CIO Council reinvigorates IT workforce discussion
Two chief information officers have breathed new life into the CIO Council’s once-lapsed Workforce Committee.
Transportation CIO Richard McKinney and Nuclear Regulatory Commission CIO Darren Ash assumed roles as co-chairs of the committee early last year. In 2015, the two have big plans for the Workforce Committee, starting with sparking conversation about the current IT workforce with the results of a recent survey.
Completed in February, the data collection was less a scientific effort and more a baseline to analyze the IT hiring process around the government. McKinney and Ash told FedScoop the committee focused on two main elements in the study: hiring time and quality of hires. Results, they said, were mixed.
“When we aggregated the numbers, we had a range of experience from some agencies and departments where the hiring process was in a fairly reasonable time frame, fairly quick time frame, and for others it was more protracted,” McKinney said, noting that government was quite responsive to the committee’s efforts.
Ash said it was also important to measure how talented new IT applicants and hires were.
“I think that gets to a broader challenge: When we post a position out there on USAjobs.gov, we get a lot of applicants, which is great — you get a strong pool of diverse candidates,” he said. “But the challenge is always going to be, how many of them are well qualified?” Again results were mixed with some positive and some negative response.
The co-chairs didn’t offer solid numbers; the study, they maintained, was unscientific.

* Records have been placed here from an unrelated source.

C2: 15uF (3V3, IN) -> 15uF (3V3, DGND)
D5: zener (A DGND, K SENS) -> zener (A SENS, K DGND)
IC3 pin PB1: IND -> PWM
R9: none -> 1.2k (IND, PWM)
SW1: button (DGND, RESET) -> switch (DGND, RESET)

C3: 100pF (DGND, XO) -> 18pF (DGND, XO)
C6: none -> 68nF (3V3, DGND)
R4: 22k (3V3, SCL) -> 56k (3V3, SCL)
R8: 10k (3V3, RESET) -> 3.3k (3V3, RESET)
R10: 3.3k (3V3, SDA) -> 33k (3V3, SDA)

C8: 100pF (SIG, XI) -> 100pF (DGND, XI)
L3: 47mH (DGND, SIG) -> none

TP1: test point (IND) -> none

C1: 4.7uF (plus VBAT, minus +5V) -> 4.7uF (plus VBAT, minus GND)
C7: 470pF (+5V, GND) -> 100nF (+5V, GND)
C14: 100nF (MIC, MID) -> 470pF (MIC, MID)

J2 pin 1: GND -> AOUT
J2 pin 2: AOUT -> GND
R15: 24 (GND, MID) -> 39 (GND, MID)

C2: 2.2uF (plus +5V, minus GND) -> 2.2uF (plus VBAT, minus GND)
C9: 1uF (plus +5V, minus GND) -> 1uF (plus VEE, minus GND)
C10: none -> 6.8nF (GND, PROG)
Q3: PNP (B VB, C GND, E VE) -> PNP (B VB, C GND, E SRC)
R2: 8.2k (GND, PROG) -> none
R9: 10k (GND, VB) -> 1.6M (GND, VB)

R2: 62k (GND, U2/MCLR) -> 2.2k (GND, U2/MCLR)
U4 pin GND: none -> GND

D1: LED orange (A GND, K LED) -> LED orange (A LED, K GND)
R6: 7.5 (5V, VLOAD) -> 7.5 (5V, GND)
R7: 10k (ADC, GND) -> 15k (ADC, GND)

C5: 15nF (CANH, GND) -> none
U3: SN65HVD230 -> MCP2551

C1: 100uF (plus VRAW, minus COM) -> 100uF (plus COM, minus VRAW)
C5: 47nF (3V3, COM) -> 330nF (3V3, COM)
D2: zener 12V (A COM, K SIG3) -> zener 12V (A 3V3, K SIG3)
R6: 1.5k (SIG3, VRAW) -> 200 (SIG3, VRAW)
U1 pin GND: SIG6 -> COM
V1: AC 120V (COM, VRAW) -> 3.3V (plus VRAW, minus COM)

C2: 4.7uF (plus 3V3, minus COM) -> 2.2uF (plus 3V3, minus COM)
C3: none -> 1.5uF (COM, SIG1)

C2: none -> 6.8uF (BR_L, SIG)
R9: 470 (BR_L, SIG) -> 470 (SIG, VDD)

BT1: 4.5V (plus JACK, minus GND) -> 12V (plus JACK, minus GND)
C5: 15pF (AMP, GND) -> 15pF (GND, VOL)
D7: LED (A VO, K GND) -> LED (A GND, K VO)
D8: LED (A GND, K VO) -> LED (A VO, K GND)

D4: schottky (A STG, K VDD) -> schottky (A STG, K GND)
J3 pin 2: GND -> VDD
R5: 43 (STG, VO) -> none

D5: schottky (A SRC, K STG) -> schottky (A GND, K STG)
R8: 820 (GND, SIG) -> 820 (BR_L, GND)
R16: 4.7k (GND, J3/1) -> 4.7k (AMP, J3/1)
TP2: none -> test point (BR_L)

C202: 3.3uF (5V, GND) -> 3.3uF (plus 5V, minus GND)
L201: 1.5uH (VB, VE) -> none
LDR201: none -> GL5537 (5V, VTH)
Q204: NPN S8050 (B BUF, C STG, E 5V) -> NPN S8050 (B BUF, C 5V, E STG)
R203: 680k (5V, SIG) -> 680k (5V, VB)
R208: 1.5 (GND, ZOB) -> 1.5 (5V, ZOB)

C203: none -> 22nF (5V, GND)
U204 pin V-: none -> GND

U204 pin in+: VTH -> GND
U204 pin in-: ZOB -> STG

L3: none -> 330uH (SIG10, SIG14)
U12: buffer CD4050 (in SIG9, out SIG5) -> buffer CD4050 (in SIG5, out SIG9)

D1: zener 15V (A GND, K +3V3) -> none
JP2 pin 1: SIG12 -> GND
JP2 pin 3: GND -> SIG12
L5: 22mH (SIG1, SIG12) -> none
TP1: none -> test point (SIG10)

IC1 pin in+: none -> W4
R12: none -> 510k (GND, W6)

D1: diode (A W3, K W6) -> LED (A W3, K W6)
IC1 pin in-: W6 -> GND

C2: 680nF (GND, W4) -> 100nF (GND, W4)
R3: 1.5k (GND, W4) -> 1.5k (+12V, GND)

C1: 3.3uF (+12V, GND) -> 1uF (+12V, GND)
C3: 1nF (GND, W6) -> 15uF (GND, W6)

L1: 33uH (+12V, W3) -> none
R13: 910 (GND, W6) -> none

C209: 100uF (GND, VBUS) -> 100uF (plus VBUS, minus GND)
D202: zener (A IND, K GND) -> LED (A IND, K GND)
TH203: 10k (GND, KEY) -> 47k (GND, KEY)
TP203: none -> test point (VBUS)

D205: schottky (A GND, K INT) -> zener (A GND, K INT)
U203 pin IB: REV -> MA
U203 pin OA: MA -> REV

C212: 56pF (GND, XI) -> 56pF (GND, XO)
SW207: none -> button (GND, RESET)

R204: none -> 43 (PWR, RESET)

What it was meant to do, however, was stimulate “a very robust conversation that’s taking place between the CIO community and the chief human capital officers community,” McKinney said, adding that the data will be “a map toward where these conversations should take us.”
Under the E-Government Act of 2002, the CIO Council is tasked to work with the Office of Personnel Management “to analyze the personnel needs of the Federal Government related to IT and information resource management” and “identify where current training does not satisfy current personnel needs, and then issue policies to promote development of performance standards for training.” The key to this is coordination between agency CIOs and CHCOs.
That’s where McKinney said they’ll take the results of this survey.
“We’re going to use some of these surveys to sit down with the folks in the CHCO community and say, ‘Hey, can you help us figure out these processes, are there ways to tweak them and improve them?'” he said. Within that, Ash questioned, “do we need better hiring authorities?” like Veterans Preference and Schedule A to get quality talent hired quicker.
Improved communication between the CIO and CHCO offices, the two believe, will lead to stronger job listings and more effective hires.
“The true partnership is at the hiring manager level with the HR specialist,” Ash said. “It’s that communication about ‘Are we being clear enough, are we being concise enough in terms of describing what the job requirements are for a position description?’ We always talk about where the rubber hits the road, and that’s the key point: to make sure things are very clear.”
‘Mission’ sets federal jobs apart
Hiring is just one issue surrounding the federal IT workforce; the committee is also looking to improve recruitment, training and maintenance of IT talent. And competing with the private sector for IT talent is often cited as the federal IT workforce’s biggest challenges.
“We’re in heavy competition with the private sector for talented folks. So we want to make sure our processes and all make it where we can have the best end result and get the talent in here that we need,” McKinney said, noting that things like salary make it “not easy to compete.” But the federal government has other incentives to offer, and the CIO Council wants to emphasize those.
“There are people, and I meet them everyday and I work with them everyday, who very much like the IT environment of the public sector and are proud to work in public service and want to make public service their career,” he said. “And I think the way we nurture that is make sure we’re training our folks and giving them opportunities and challenging them and making sure that we as CIOs understand” employees’ needs. “It’s something that all CIOs want, to make sure that we invest in our people,” McKinney said.
Ash said mission is the biggest thing that sets government work apart. “There’s something about an organization’s mission, its importance, how it resonates, and the impact that individual has on the program,” he said. “I think that’s an important thing you don’t get everywhere.”
McKinney and Ash have several initiatives planned for the upcoming year that focus on nurturing the current workforce and attracting new additions.
In April, the CIO Council will sponsor the Association for Federal Information Resources Management’s Federal IT Career Workshop and Shadow Day. The event aims to attract college students to hear about federal IT career opportunities. During it, students will have the chance to schedule a day shadowing a federal IT professional.
A two-day IT symposium is also in the works, and so is a survey to analyze IT skills gaps.
“This committee is really starting to gain momentum,” McKinney said. “It took us a while to re-establish it and get going … but of late, I look toward 2015, and I see a pretty full plate of events and initiatives that we’re taking on.”
That full agenda, they hope, will begin to help the federal government address workforce challenges related the rapid evolution of IT.
“The pace of change means that there is a strong need for talent, a particular talent that we don’t have enough of,” Ash said. “I think that’s a recognition that agencies need good talent, strong talent, to help us fulfill our missions.”